(Saved data entries)
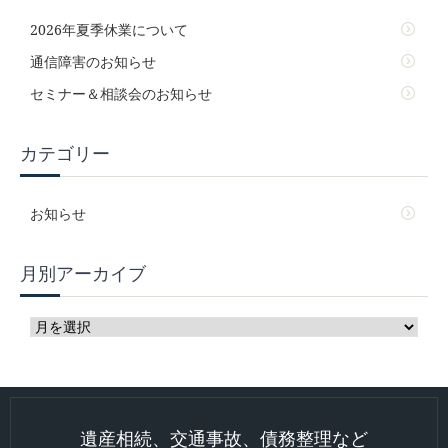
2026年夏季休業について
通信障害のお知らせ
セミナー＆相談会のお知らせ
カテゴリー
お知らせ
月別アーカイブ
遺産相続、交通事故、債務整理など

==

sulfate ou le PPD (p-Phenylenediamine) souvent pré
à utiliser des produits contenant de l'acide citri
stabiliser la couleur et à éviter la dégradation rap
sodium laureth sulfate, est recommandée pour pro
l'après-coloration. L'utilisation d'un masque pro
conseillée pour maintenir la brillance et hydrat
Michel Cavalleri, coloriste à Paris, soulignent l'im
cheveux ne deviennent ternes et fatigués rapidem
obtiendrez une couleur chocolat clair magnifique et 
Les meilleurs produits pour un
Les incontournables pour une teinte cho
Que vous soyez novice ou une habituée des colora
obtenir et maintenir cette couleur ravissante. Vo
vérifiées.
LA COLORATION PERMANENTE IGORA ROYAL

#### [YOUR OBJECTIVE]
A verbatim transcription is needed of the lines above, starting at the line with "stabiliser la couleur" and ending at the line with "LA COLORATION PERMANENTE IGORA ROYAL", both included, and of nothing else.

#### [ANSWER TO THE PROBLEM]
stabiliser la couleur et à éviter la dégradation rap
sodium laureth sulfate, est recommandée pour pro
l'après-coloration. L'utilisation d'un masque pro
conseillée pour maintenir la brillance et hydrat
Michel Cavalleri, coloriste à Paris, soulignent l'im
cheveux ne deviennent ternes et fatigués rapidem
obtiendrez une couleur chocolat clair magnifique et 
Les meilleurs produits pour un
Les incontournables pour une teinte cho
Que vous soyez novice ou une habituée des colora
obtenir et maintenir cette couleur ravissante. Vo
vérifiées.
LA COLORATION PERMANENTE IGORA ROYAL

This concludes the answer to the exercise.